++++ SOURCE TEXT ++++
No parole in case of starved boys
Vanessa Jackson of Collingswood, jailed in 2005, can reapply for release in 2009.
Vanessa Jackson, the Collingswood woman who pleaded guilty in 2005 to starving her four adopted sons, has been denied parole, the Camden County Prosecutor's Office said yesterday.
Jackson and her husband, Raymond, were charged after their adopted son Bruce was discovered sifting a neighbor's trash in October 2003, looking for food. Although he was 19 at the time, Bruce Jackson stood just 4 feet tall and weighed 45 pounds.
His three younger adopted brothers were also severely undersize.
The Jackson case drew international headlines and put pressure on the state child welfare agency, which already was reeling from a series of deaths and public missteps.
All four brothers - Bruce, Keith, Tyrone and Michael - entered the Jackson home as foster children, and social workers who visited the home were accused of overlooking their emaciated condition. Prosecutors considered filing charges against the child welfare workers.
The state eventually paid the brothers $12.5 million to settle a federal civil lawsuit.
Raymond Jackson died of a stroke in 2004, before his criminal case reached the courts. Vanessa Jackson pleaded guilty to child endangerment a year later.
In her plea, she admitted to failing to provide the boys with adequate nutrition and medical care. She was sentenced to seven years in prison.
The state Parole Board issued its decision on Vanessa Jackson in June and said she could not re-apply for release until June 2009.
Friends and supporters have portrayed the Jacksons as loving parents who took in difficult foster children. The four brothers all had preexisting psychological and eating disorders, they said. The couple's four grown biological children were all of normal weight and height, as were two adopted girls and a foster daughter in the home.
In an interview with New York magazine shortly before his death, Raymond Jackson said Bruce Jackson had often gorged himself on food and had lied about conditions in the home.
But prosecutors said Bruce Jackson and his brothers had subsisted mainly on pancake batter and oatmeal.
In the first year after being removed from the home, Bruce gained 100 pounds and grew a foot. The younger brothers also showed large gains in height and weight.
"We believe the seriousness of the offenses, the pain these boys endured and the serious, long-term harm they sustained warrants this decision, and we applaud it," said acting Camden County Prosecutor Joshua M. Ottenberg.
++++ GIVEN INFORMATION ++++
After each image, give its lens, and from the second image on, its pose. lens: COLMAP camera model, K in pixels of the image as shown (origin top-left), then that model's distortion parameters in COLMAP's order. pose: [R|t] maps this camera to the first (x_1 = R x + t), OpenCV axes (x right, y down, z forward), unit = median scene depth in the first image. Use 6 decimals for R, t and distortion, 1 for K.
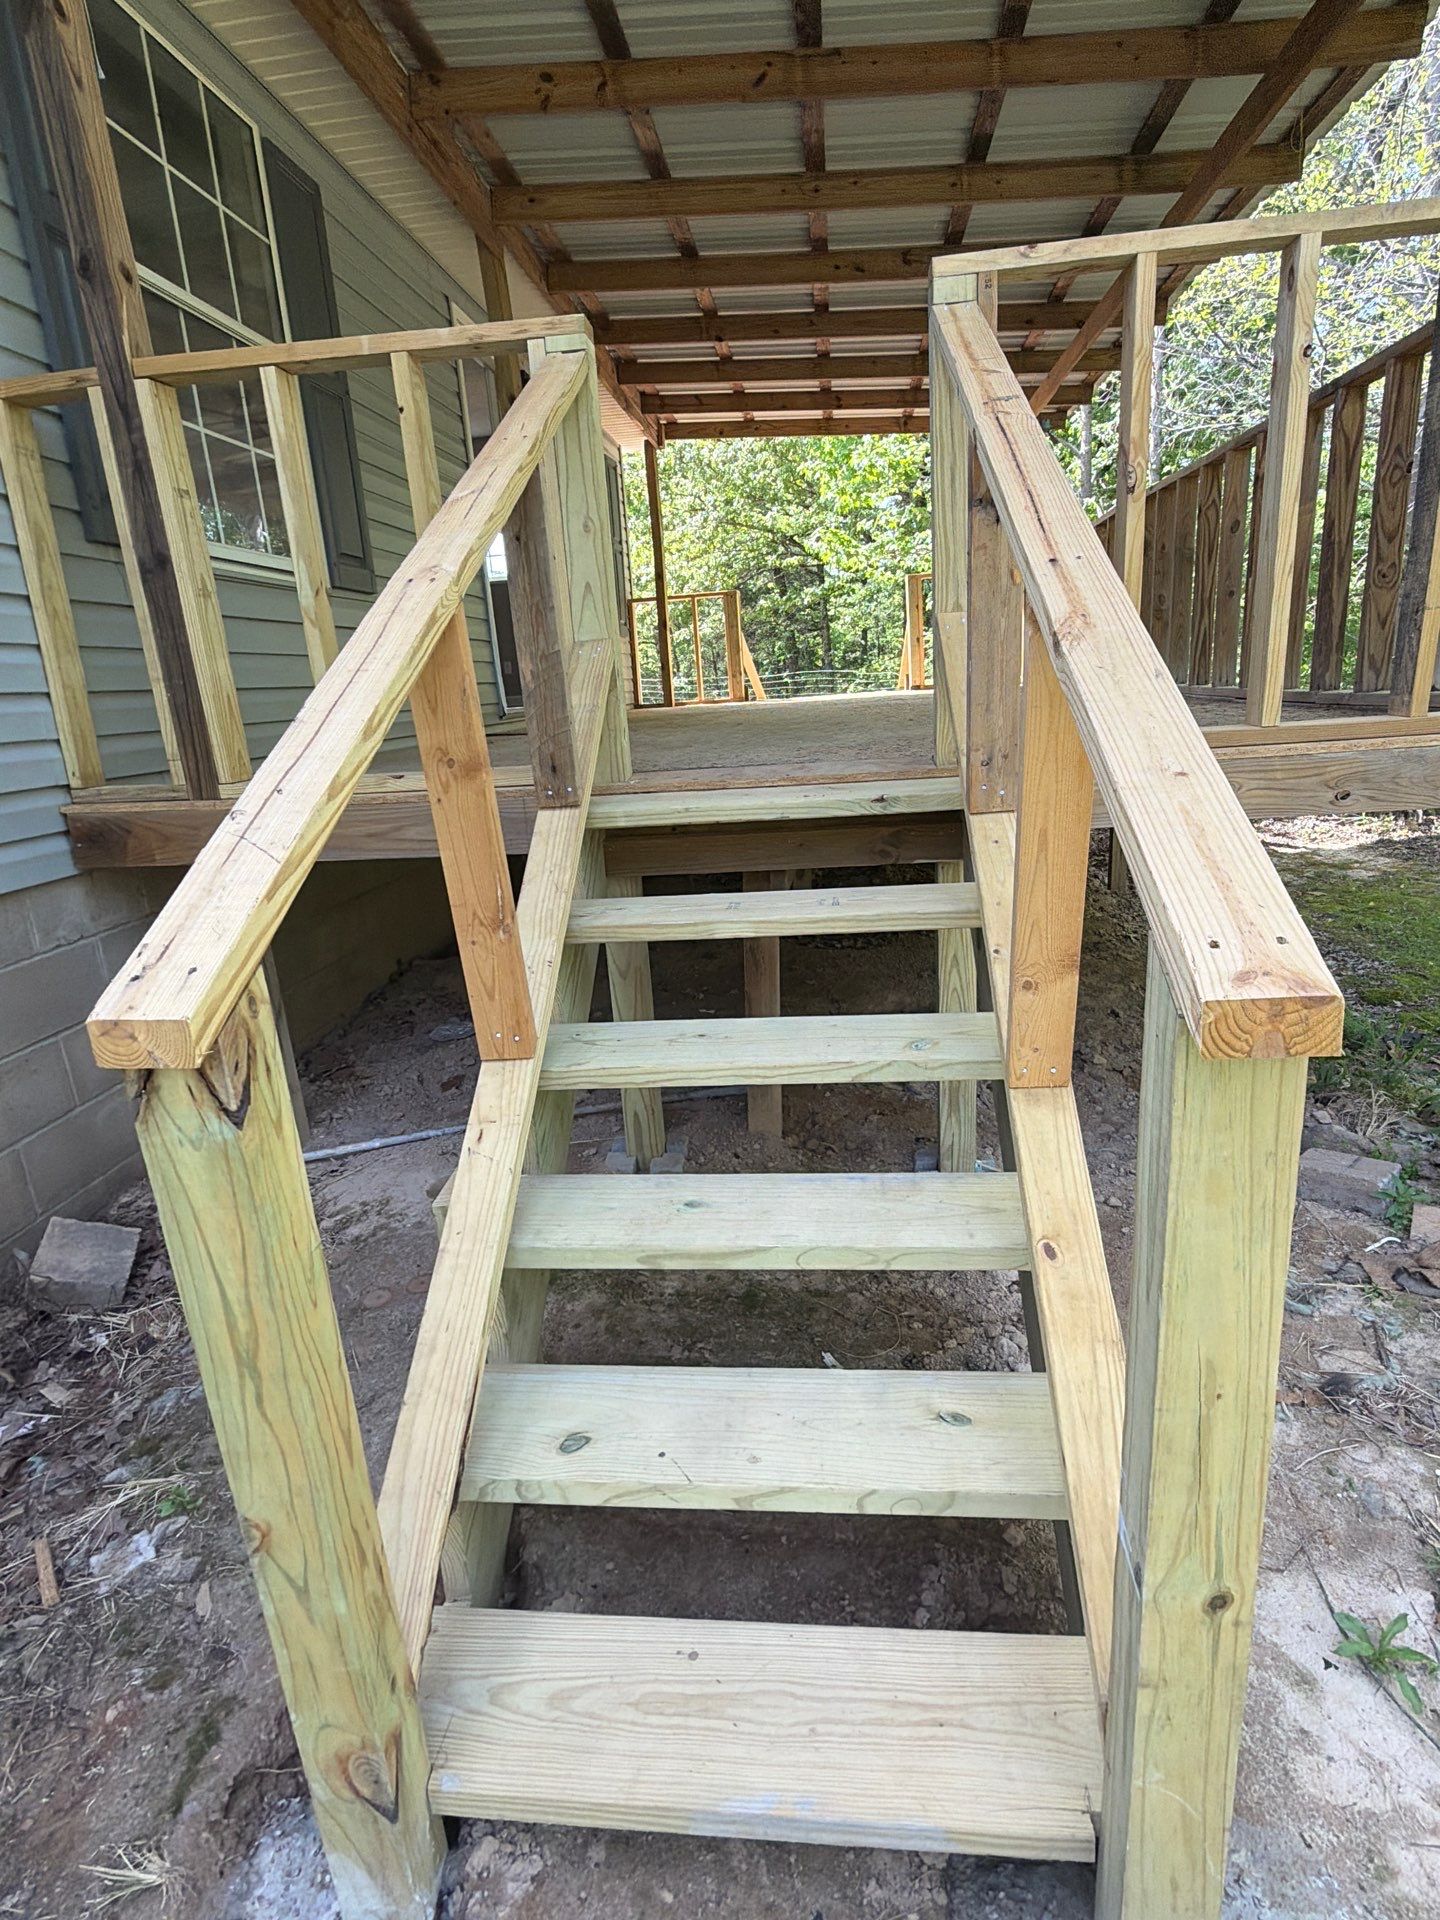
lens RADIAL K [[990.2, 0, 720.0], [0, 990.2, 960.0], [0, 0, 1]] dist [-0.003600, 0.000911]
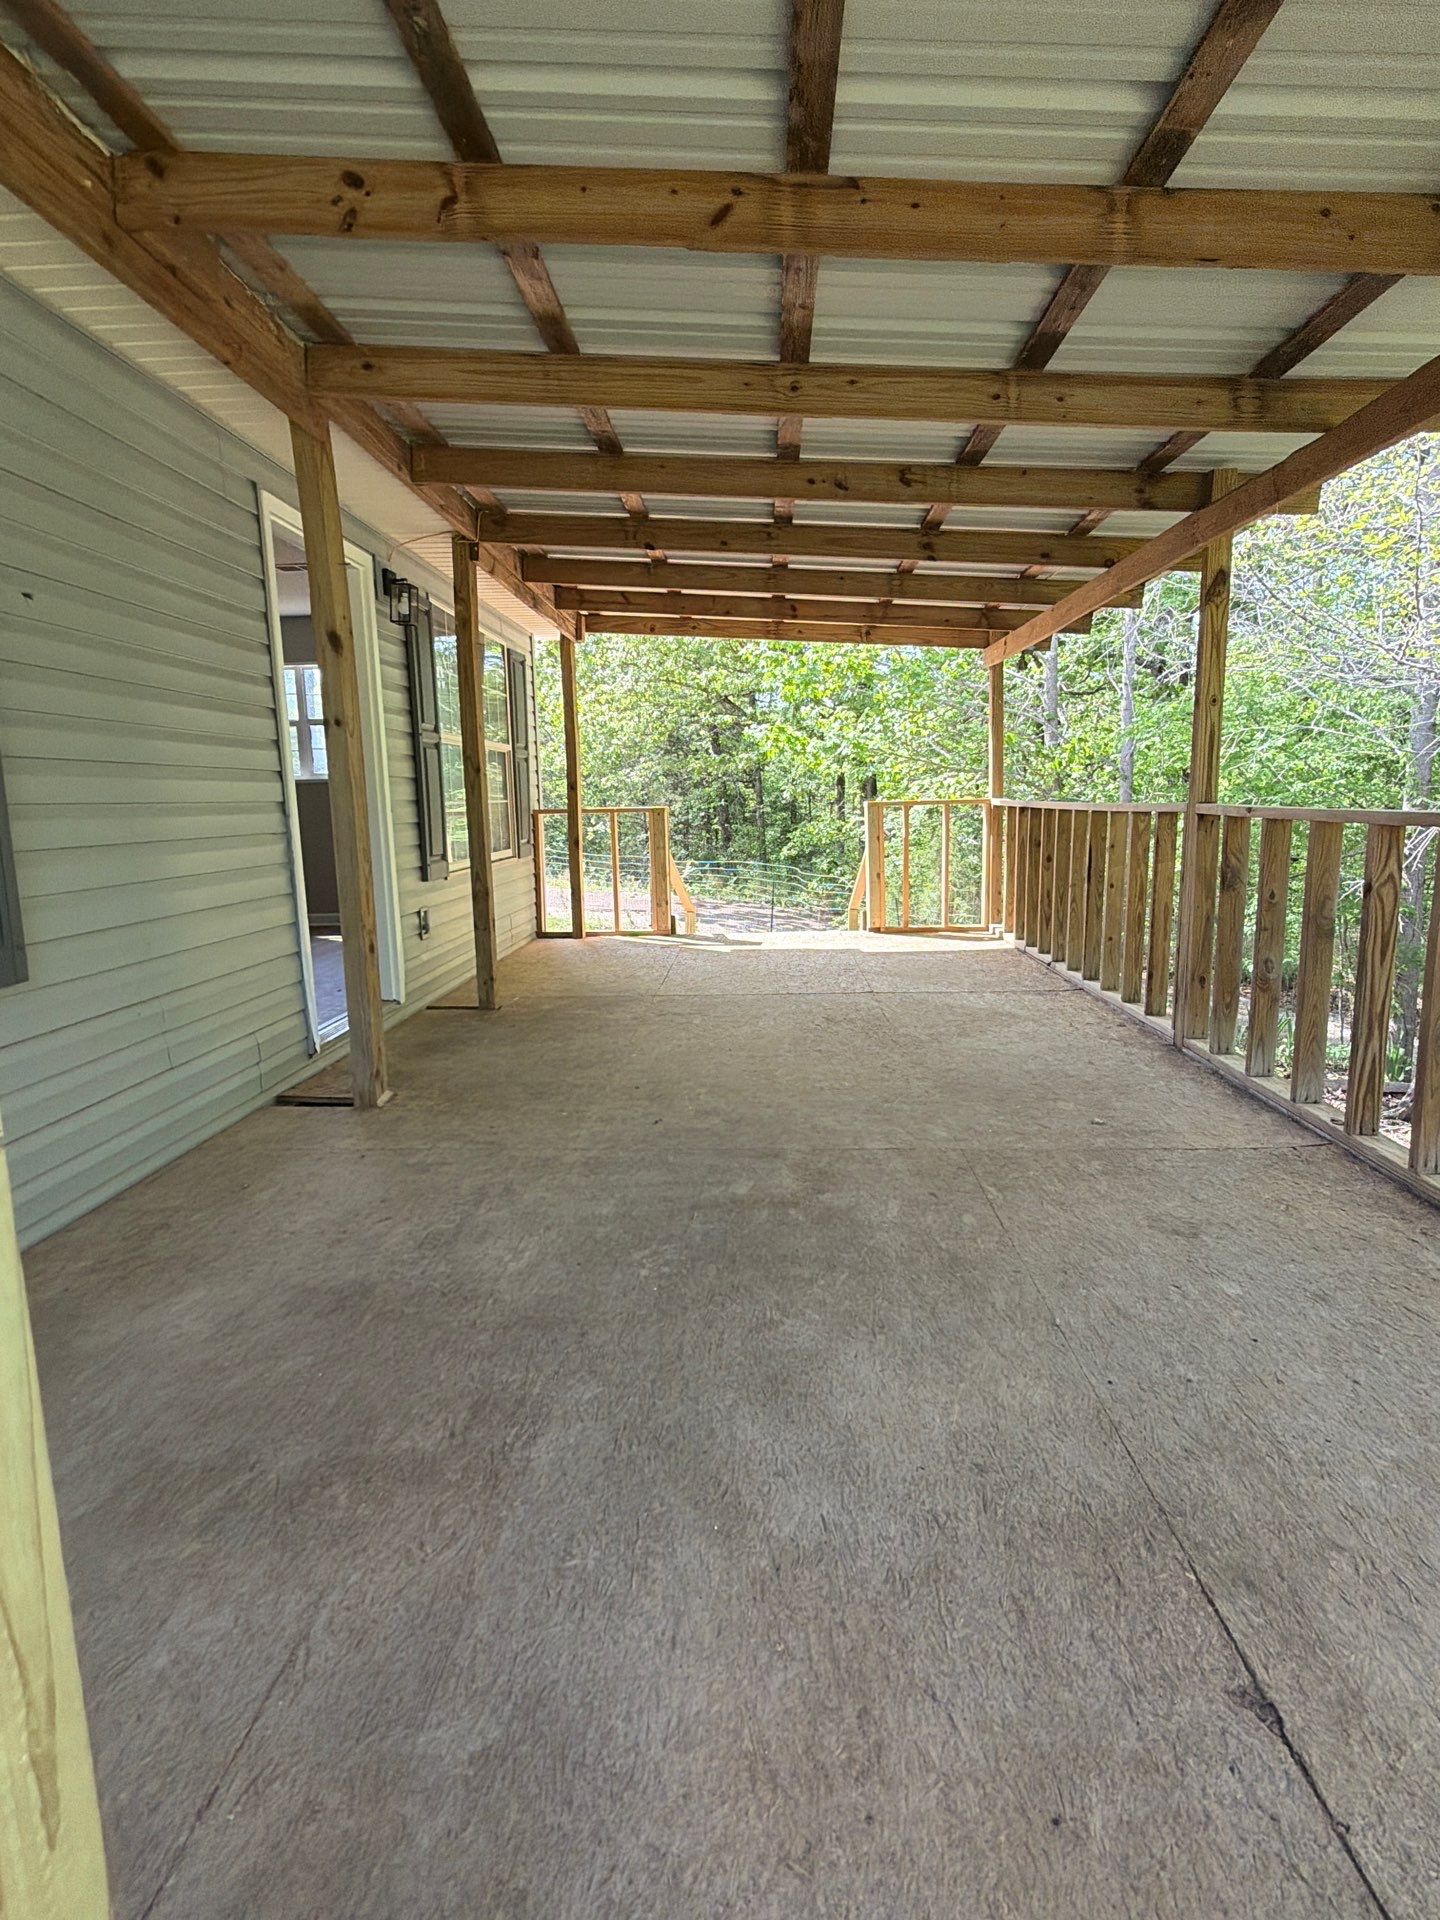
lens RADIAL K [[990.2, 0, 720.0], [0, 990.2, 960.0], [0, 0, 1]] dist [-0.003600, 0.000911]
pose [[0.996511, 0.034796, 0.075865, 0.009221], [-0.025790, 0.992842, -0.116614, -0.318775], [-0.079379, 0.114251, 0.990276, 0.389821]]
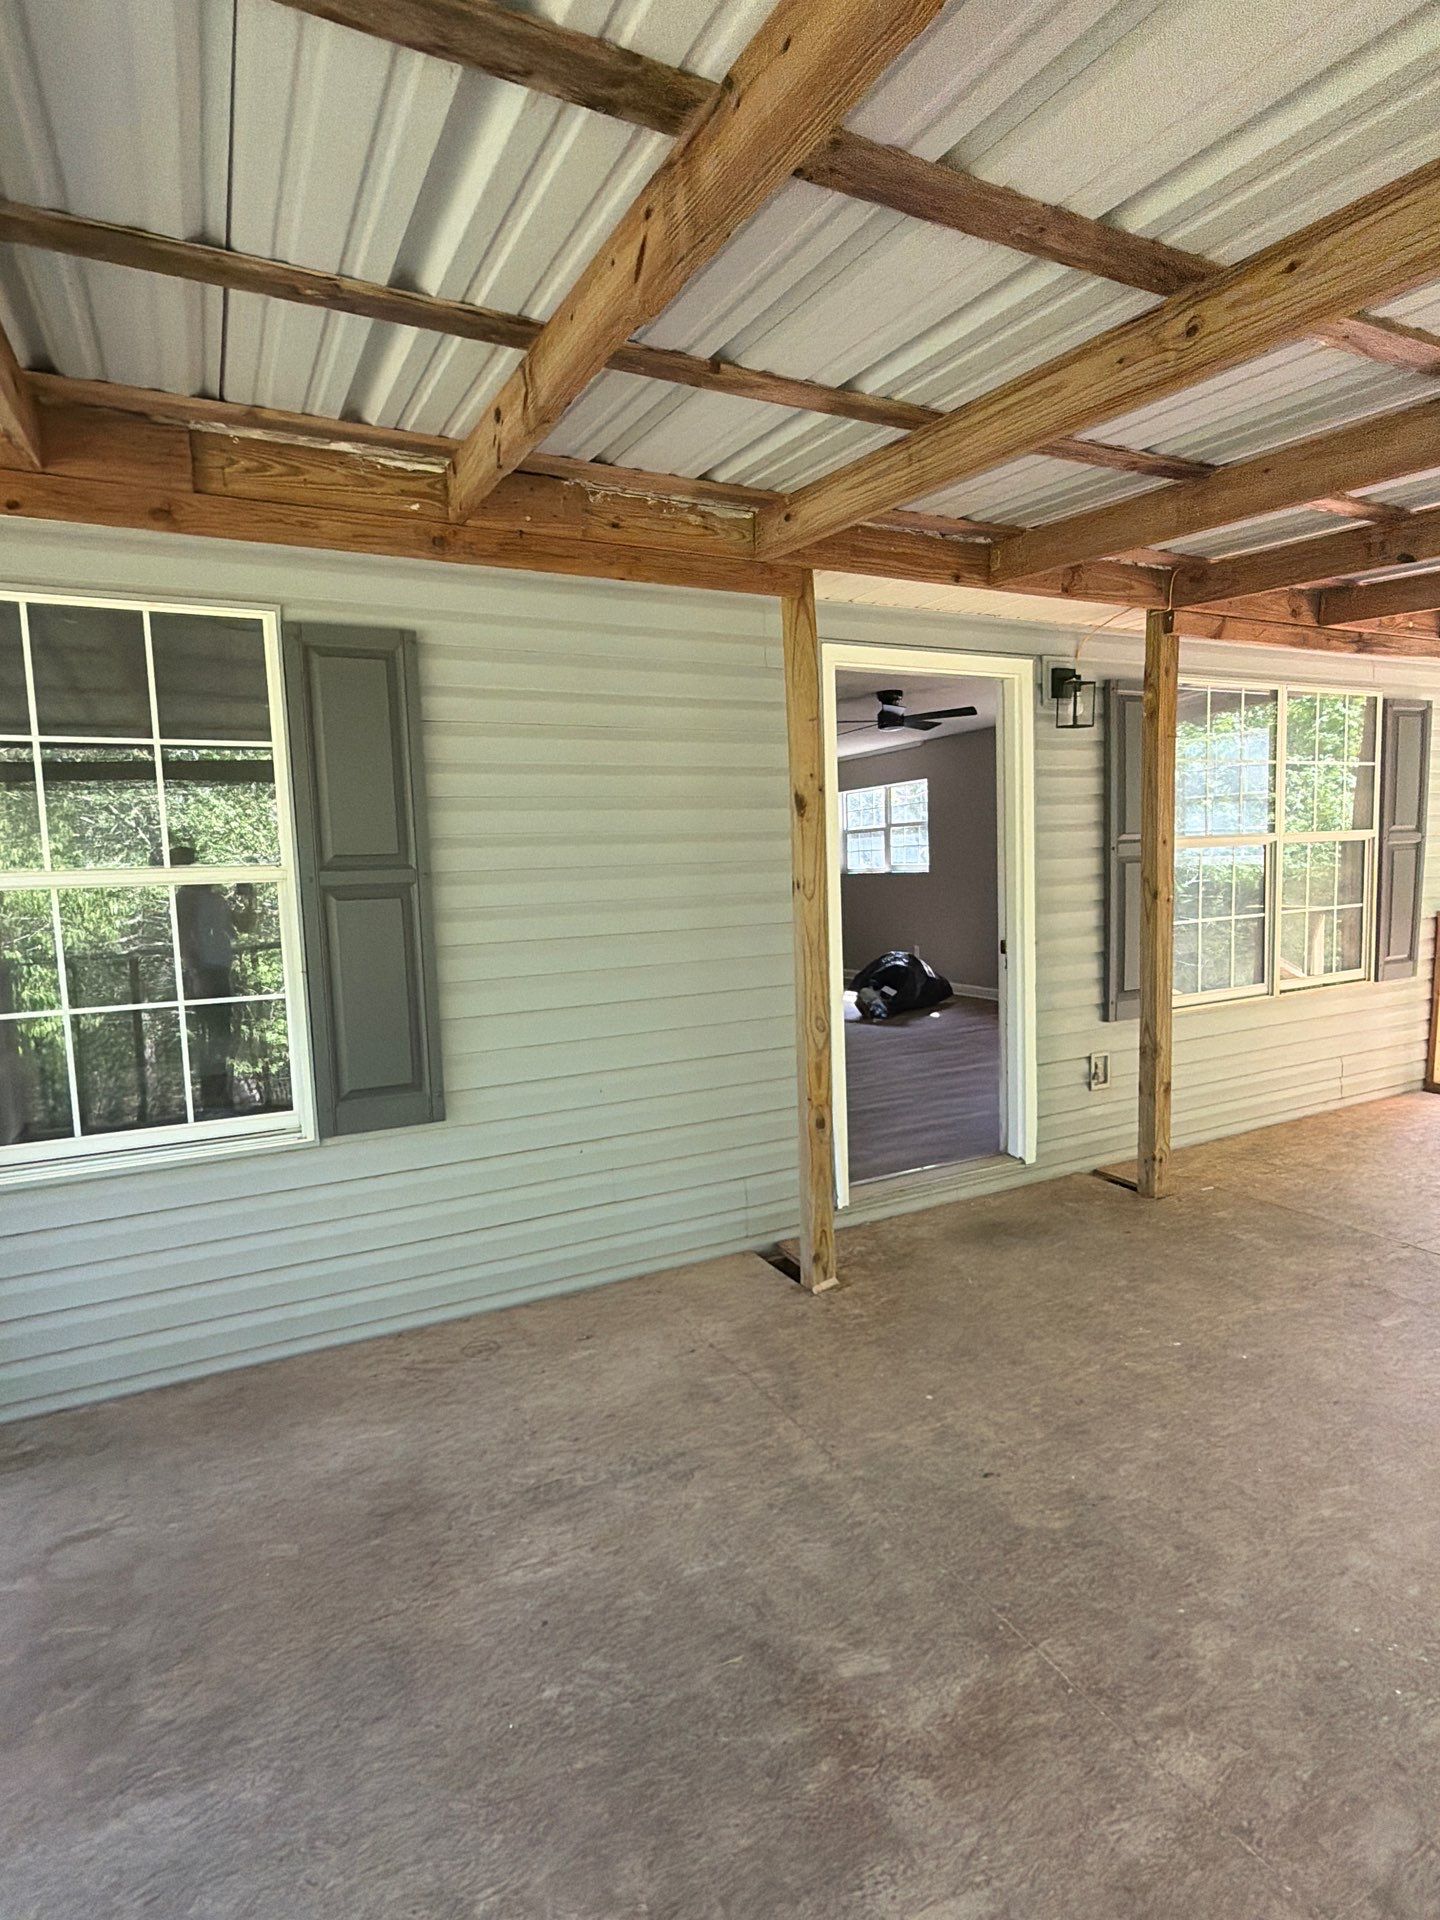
++++
> INSTRUCTIONS
a. In the article on the Jackson starvation case, rewrite the paragraph beginning "Friends and supporters have portrayed" more briefly, keeping its main facts.
b. List every adopted son of the Jacksons that the article on the starvation case names.
c. Duplicate the article on the Jackson case from "All four brothers" up to and including "federal civil lawsuit.".

> YOUR RESPONSES
a. Friends and supporters described the Jacksons as loving parents who took in difficult foster children, saying the four brothers already had psychological and eating disorders. The couple's four grown biological children, two adopted girls and a foster daughter in the home were all of normal weight and height.

b. Bruce, Keith, Tyrone, Michael

c.
All four brothers - Bruce, Keith, Tyrone and Michael - entered the Jackson home as foster children, and social workers who visited the home were accused of overlooking their emaciated condition. Prosecutors considered filing charges against the child welfare workers.
The state eventually paid the brothers $12.5 million to settle a federal civil lawsuit.